In the verses above, we see three things a local church must do when one of its own is in sin and refuses to repent:
- The brethren must cease interactions with the erring brother or sister that are purely social in nature.
- The church is to identify the erring brother or sister so that others are aware of the situation and are not led astray by them.
- Everyone involved must look for and take advantage of any opportunity to encourage the wayward Christian to repent.
So, in the (all too common) case of one who stops attending the services of their local church and lives their life as one of the world, what are we to do? On the one hand, if such an individual has withdrawn themselves from all contact with their brethren, it is hard to see how we can withdraw from them any further. Yet this is where the other two steps listed above become so important.

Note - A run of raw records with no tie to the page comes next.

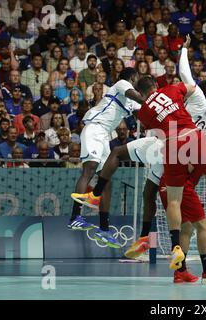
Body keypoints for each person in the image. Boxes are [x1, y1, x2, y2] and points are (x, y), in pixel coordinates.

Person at [74, 37, 206, 265]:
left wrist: (183, 49)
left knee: (122, 159)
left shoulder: (179, 95)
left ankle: (107, 206)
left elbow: (182, 77)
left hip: (168, 146)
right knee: (195, 187)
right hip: (192, 149)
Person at [67, 68, 144, 248]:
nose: (137, 81)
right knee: (90, 168)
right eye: (137, 78)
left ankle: (103, 229)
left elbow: (144, 113)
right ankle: (75, 217)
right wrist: (154, 100)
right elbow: (141, 99)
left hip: (104, 136)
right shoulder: (122, 84)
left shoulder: (131, 102)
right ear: (132, 77)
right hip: (94, 127)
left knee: (106, 181)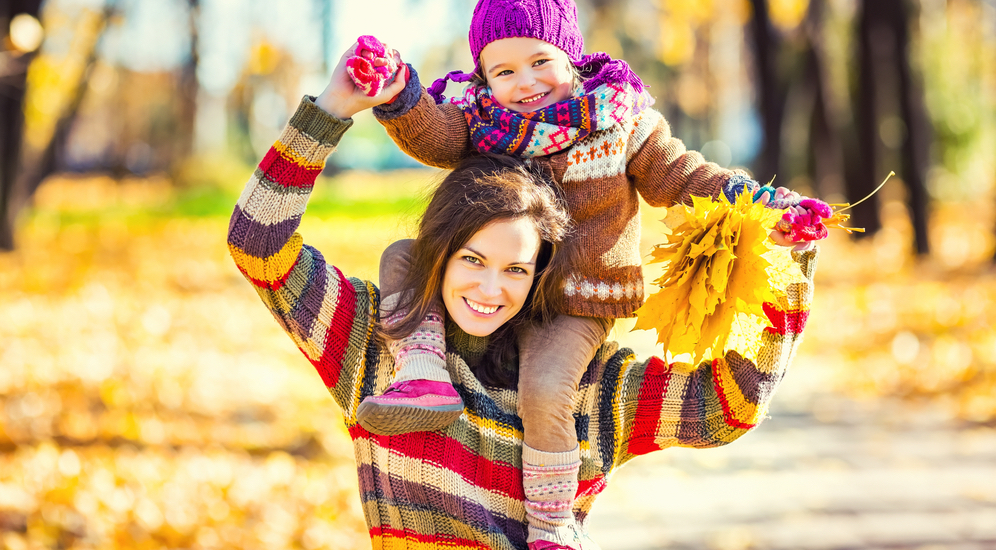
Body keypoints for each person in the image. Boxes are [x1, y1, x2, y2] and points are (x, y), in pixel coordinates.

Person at [227, 48, 820, 550]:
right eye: (472, 260)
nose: (490, 290)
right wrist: (331, 110)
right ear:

- When erring Christians have “withdrawn themselves” from the local church, they need to be identified by the congregation so that others can (1) pray for them, (2) encourage them to return, and (3) guard against the worldly influence of that erring brother.
- Withdrawing from an erring brother has to do with ending purely social interactions with them in order to help them realize the severity of their sinful behavior. It does not mean we cut off all contact with them, otherwise we would never have an opportunity to “admonish” them (2 Thessalonians 3:15) or turn them “from the error of [their] way” (James 5:20).
So even though it may be true from a practical standpoint that we cannot withdraw from someone who has withdrawn themselves from us, that does not mean we sit back and do nothing. We still have a responsibility to try to help them. This will include teaching them (if they will listen) to help them see their sin and also encouraging them to repent. It will also involve identifying them before the congregation (though not gossiping about them) so that all the brethren may be aware of the situation and can try to help. It is often the case that even when one quits attending their local church and closes off communication with the “leaders” in the church (elders, preachers, etc.), they may still be in contact with some members of the congregation. By identifying that person, these ones that the erring Christian may be more likely to trust could be in a position to help lead them back to the Lord.
Part of the reason we may feel at a loss sometimes regarding what to do when someone stops attending is because we have conditioned ourselves to think of the assembly of the church as the only time we see and interact with our brethren. If we have never shared a meal with someone before, how can we stop eating with them when they refuse to give up their sin (1 Corinthians 5:11)? If we never speak with our fellow Christians outside of the regularly scheduled assemblies of the local church, when would we have a chance to admonish them when they no longer want to follow the teachings of the New Testament (2 Thessalonians 3:14-15)? If we do not even know who our brethren are, what good would it do for the elders to mark them (Romans 16:17)?
However, if we know our brethren, have conversations with them, and have a close enough relationship to share a meal with them, our efforts to help turn them back when they stray from the truth (James 5:19-20) will be much more effective. Then, if they quit attending the services of the local church, we still have a way to reach out to them while they may still be reachable.
So if one of our fellow Christians chooses to “withdraw themselves” from our number, we are still responsible for trying to do something to help them. They may have initiated the withdrawal, but we still need to identify and admonish them so that they might be turned back to the Lord and others may not fall away.